4.1 Future Directions

Serrated polyposis syndrome is an emerging disease associated with an increased CRC risk. Although a great body of evidence has emerged in the last decade, many challenges remain ahead:

  • Reassessment of the WHO definition criteria. Based on current knowledge, some aspects of the current WHO guidelines for the diagnosis of SPS could be challenged. Current diagnostic criteria exclude lesions based on their location in the rectosigmoid. This seems mainly due to the fact that diminutive HPs in the rectosigmoid should probably not be taken into account for the diagnosis of SPS. However, up to 50% of CRC in SPS occur in this location. Accordingly, it would seem reasonable to reassess the WHO criteria and not exclude lesions purely on their location without taking into account their size and histopathology. Also, as mentioned above, WHO criterion II should be probably removed from the definition of SPS. These adjustments to the current WHO guidelines could help in defining those patients who are at risk of developing CRC.

  • CRC risk stratification. Which patients benefit most from surveillance colonoscopy or prophylactic surgery? Future studies should mainly focus on the safety and feasibility of personalized treatment and surveillance for patients with SPS according to CRC risk factors in order to decrease the colonoscopy burden as well as the incidence of colonoscopy interval CRCs.

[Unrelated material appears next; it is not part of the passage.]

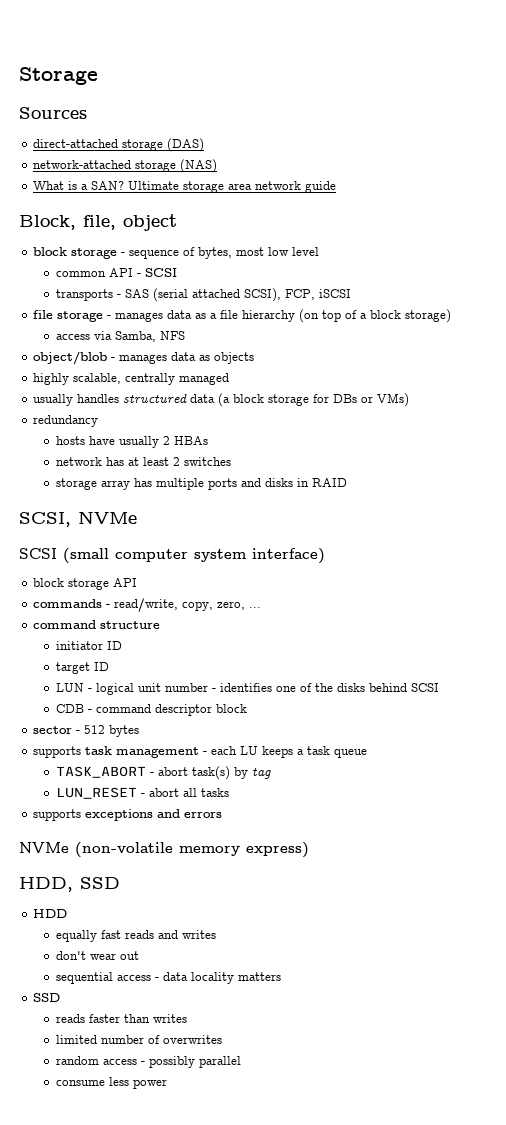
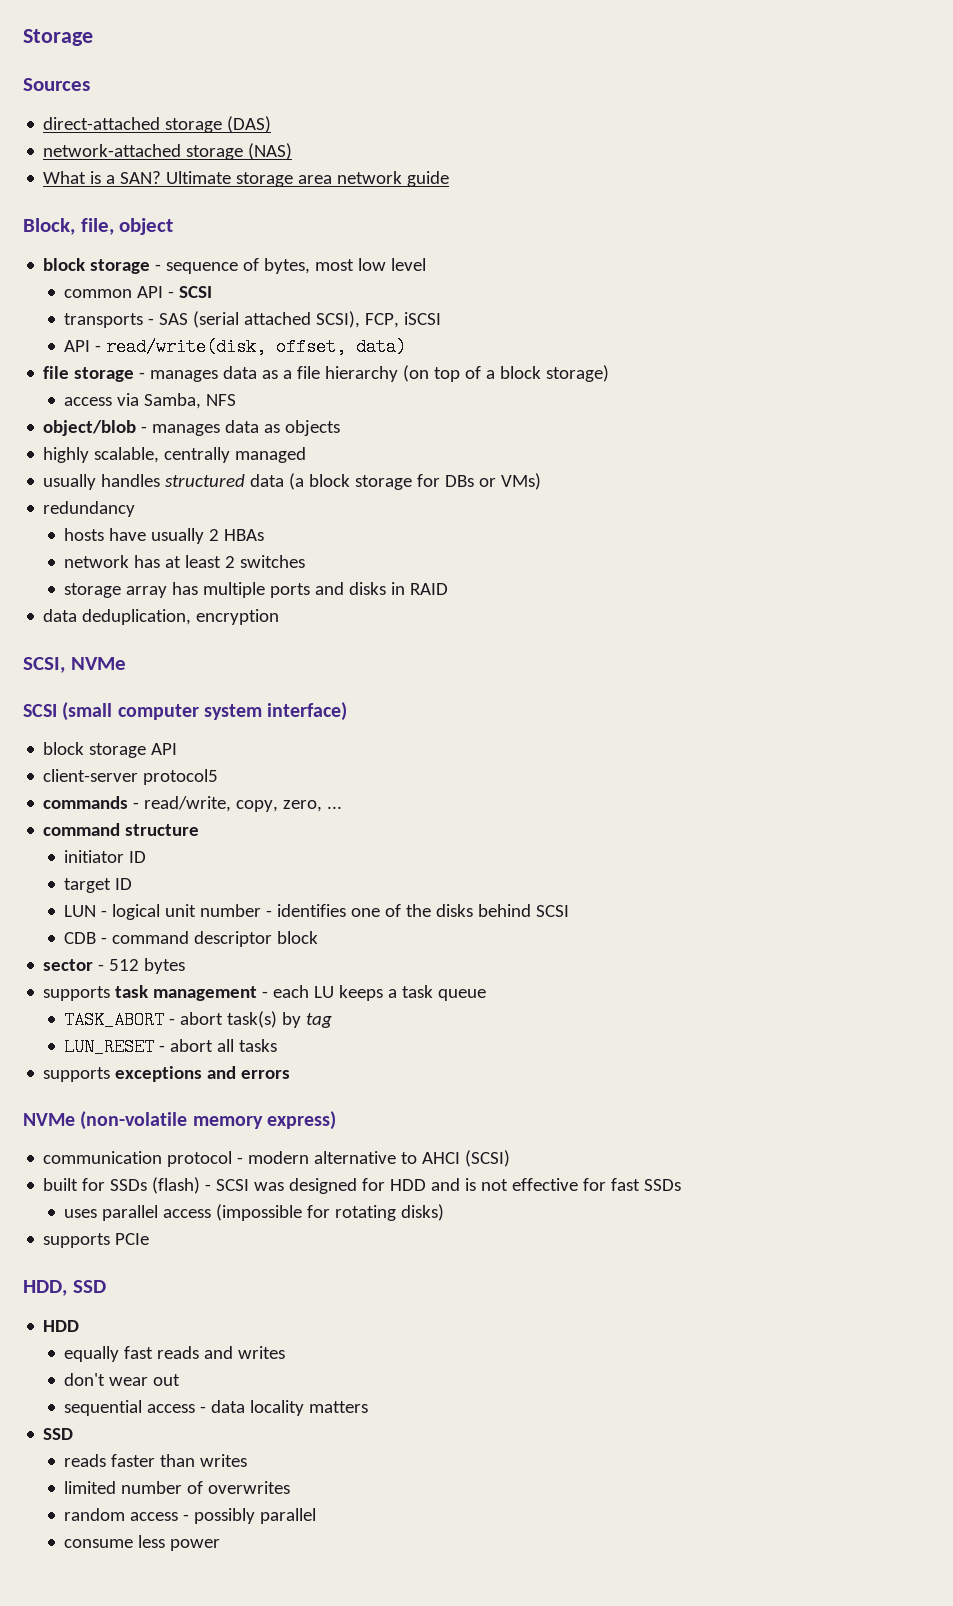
(351, 293) none -> [64,338,407,356] // API - read/write(disk, offset, data)
(347, 482) none -> [43,609,280,625] // data deduplication, encryption
(138, 582) none -> [43,769,219,785] // client-server protocol5
(309, 850) none -> [43,1150,511,1167] [43,1177,682,1194] [64,1204,445,1221] [43,1233,150,1248] // communication protocol - modern alternative to AHCI (SCSI) // built for SSDs (flash) - SCSI was designed for HDD and is not effective for fast SSDs // uses parallel access (impossible for rotating disks) // supports PCIe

  • Improving colonoscopy diagnosis. The detection rate of serrated polyps is widely variable among endoscopists [44].The role of ancillary techniques (narrow band imaging, chromoendoscopy) needs to be defined in SPS.

  • Unraveling the genetic cause of SPS. Although it is likely that the majority of the highly penetrant familial CRC genes have been already discovered, it is likely that SPS displays genetic heterogeneity and new candidate genes wait to be discovered. Moreover, the role of low- or moderate-penetrance genes that interact with other genetic variants and/or environmental factors (i.e., smoking) will need to be clarified.